Taruta left Ukraine at age 17 to advance her education and earned two master’s degrees, one from the London School of Economics. She met her husband, a Santa Barbara native, while on a service trip to South America. Since leaving the country for school, there have been two Russian invasions of Ukraine. “Everything is still fresh in our minds,” Taruta said.

In 2014, Russian forces occupied Crimea, a Ukrainian territory, seizing its government buildings and claiming the peninsula as their own. Russia continued to push forward, and Ukraine fought back. Eventually, cease-fire deals were negotiated in the form of the Minsk agreements. Time and time again, a deal was drawn up, agreed to, and violated by Russian forces. 

A bombed-out apartment building in a suburb of Kyiv | Credit: Courtesy

With little leverage, Ukraine was forced into worse and worse compromises to bring an end to the fighting. In 2022, Russia claimed that the Minsk agreements “no longer existed,” and launched its second offensive.

Taruta was in Santa Barbara when the most recent fighting began but still experienced the overwhelming loss that has characterized this war. “When you hear, ‘Oh, this person died,’ obviously it’s very horrible, but even the way they die is horrible,” she explained. 

“My aunt lived in an apartment building, and Russians destroyed the whole thing. She was buried under that debris for months. No one could even get close because it was in occupied territory. Then, the Russians bulldozed the debris so no one can prove later the crimes that have been committed. And that’s only one city, one person.”

“Ukrainian people, we are very tough, as Russia has learned,” Taruta said. “But now it’s all so demoralizing.”

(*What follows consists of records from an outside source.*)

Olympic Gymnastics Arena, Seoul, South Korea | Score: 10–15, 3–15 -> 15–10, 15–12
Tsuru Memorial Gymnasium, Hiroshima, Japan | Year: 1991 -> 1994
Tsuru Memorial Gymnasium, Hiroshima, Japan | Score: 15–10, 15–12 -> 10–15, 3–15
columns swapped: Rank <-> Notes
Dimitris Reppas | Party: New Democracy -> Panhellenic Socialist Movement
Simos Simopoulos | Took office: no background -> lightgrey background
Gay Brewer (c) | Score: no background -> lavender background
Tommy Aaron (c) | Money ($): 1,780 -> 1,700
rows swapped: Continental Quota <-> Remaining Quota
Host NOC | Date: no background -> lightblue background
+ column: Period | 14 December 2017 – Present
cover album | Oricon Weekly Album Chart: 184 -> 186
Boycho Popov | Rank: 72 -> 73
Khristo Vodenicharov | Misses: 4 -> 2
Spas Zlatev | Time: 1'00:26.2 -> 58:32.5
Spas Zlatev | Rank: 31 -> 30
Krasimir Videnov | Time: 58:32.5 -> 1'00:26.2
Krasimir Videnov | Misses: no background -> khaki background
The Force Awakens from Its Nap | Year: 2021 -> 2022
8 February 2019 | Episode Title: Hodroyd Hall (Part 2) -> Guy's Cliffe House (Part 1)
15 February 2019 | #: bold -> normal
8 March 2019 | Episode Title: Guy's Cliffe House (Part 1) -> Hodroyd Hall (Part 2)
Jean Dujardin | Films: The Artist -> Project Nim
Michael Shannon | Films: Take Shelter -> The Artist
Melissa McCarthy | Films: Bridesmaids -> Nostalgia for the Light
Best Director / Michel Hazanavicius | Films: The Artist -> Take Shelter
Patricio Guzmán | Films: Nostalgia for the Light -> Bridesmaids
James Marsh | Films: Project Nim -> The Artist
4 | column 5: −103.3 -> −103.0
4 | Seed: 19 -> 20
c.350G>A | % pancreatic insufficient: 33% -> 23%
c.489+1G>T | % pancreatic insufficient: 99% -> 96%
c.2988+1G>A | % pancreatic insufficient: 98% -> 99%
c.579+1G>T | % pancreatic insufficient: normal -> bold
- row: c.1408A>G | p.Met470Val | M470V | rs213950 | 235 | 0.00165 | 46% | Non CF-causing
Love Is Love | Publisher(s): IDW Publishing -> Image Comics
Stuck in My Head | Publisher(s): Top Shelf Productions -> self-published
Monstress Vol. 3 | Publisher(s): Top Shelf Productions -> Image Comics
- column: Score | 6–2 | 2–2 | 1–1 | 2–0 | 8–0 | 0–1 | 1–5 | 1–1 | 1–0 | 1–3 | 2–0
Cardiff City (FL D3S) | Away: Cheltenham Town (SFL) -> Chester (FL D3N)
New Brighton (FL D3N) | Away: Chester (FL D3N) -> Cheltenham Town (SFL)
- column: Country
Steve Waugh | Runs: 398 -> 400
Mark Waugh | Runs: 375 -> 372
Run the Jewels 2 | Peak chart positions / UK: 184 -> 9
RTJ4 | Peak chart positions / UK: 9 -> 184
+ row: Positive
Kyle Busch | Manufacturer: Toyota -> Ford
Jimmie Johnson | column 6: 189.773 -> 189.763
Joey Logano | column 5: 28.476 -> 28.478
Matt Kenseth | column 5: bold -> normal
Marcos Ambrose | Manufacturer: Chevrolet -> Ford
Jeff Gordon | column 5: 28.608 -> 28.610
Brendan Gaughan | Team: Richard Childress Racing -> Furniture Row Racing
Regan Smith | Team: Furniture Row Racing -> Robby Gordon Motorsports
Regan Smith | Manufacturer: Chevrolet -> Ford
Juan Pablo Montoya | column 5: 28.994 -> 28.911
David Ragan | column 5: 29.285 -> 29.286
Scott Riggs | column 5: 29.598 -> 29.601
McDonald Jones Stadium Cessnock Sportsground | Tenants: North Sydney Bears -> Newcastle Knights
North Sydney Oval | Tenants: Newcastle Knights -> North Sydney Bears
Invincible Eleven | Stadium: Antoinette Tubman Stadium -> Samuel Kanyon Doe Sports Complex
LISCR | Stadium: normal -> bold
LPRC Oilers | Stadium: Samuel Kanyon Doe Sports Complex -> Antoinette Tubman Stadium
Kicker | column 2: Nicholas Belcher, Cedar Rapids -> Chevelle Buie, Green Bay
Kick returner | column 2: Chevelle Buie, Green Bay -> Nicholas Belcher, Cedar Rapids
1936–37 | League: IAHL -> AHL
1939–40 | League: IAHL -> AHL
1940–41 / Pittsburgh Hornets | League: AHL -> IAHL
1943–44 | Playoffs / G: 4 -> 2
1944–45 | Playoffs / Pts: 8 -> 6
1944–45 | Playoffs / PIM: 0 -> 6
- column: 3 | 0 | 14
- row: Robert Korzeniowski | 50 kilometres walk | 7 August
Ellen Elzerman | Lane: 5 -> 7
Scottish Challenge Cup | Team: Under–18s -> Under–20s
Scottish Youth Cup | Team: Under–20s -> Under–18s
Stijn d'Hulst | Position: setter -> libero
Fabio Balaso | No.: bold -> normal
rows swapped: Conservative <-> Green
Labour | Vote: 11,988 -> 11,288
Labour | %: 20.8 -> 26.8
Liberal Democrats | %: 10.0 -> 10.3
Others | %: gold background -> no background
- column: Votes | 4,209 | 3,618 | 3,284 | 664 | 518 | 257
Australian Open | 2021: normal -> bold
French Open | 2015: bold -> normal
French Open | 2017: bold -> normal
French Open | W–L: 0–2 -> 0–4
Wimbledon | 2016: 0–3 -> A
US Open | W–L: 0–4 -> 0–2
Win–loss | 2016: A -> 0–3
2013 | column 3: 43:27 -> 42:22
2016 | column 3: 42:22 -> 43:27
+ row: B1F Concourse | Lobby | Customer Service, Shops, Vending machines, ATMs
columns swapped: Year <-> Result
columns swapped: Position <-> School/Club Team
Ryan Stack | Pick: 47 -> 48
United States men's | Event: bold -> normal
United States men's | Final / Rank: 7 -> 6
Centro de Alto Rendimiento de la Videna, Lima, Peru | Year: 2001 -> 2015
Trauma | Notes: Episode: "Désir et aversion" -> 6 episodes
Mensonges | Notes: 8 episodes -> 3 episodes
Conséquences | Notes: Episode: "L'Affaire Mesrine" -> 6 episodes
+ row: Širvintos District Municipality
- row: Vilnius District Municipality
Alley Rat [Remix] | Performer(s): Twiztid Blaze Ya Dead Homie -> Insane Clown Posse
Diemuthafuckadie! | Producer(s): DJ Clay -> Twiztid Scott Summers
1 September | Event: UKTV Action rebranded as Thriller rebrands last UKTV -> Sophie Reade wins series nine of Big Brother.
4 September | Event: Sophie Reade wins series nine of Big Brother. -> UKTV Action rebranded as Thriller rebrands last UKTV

The United States’ actions will be absolutely critical in determining the direction of this conflict, and its seat at every negotiating table is proof of that. President Trump has friendly ties to Russian President Vladimir Putin and a white-knuckled grip on resources critical to Ukraine’s wartime performance — both of which put the United States in an incredibly influential position. 

Following a fiery meeting in the White House last month that looked more like a mother berating her child than it did two foreign leaders talking about war and peace, Ukrainian President Volodymyr Zelenskyy has been pushed to accept less-than-ideal treatment from the United States in order to keep a steady influx of weapons, money, and intelligence from America to Ukraine. Without these resources, it would be exponentially harder for Ukraine to put up a fight.

“This is not a war of choice for us,” Taruta said. “If we cannot fight, there is no more Ukraine.”

Recent negotiations in Saudi Arabia have resulted in both Zelenskyy and Putin entering into separate agreements with Trump to “develop measures for implementing [an] agreement to ban strikes against energy facilities of Russia and Ukraine,” according to a March 25 briefing from the White House. The parties also agreed to cease fighting in the Black Sea, a vital and highly traveled commercial waterway.

Such international security agreements have existed for more than 30 years between the countries. In 1994, Ukraine surrendered its arsenal of nuclear weapons to Russia in exchange for security guarantees from Russia, the United States, and the United Kingdom. 

“This is why Ukrainians are so cautious about any peace talks,” Taruta explained. “We’ve seen peace with Russia before, but there are no guarantees even with a cease-fire that Russia will not attack again. We want lasting peace, and we’re not at the point where we want to sign just any deal.”

There is no logical reason for Putin to want peace, Taruta asserted. Russia is in a favorable position and pressing its advantage, with the manpower and resources to keep fighting. This could force Ukraine into surrendering to a far worse deal down the road. With the United States’ support for Ukraine ebbing and flowing under the Trump administration, what life will look like for the millions of Ukrainians living at home and abroad remains unclear.

“I think that countries with the same values of freedom, of democracy, should stick together,” Taruta said. “I haven’t had a single reason to doubt these values in Santa Barbara, but I’m not so sure now nationally.”

“We all want our kids to have a prosperous democracy,” she concluded. “That’s what we’re fighting for.”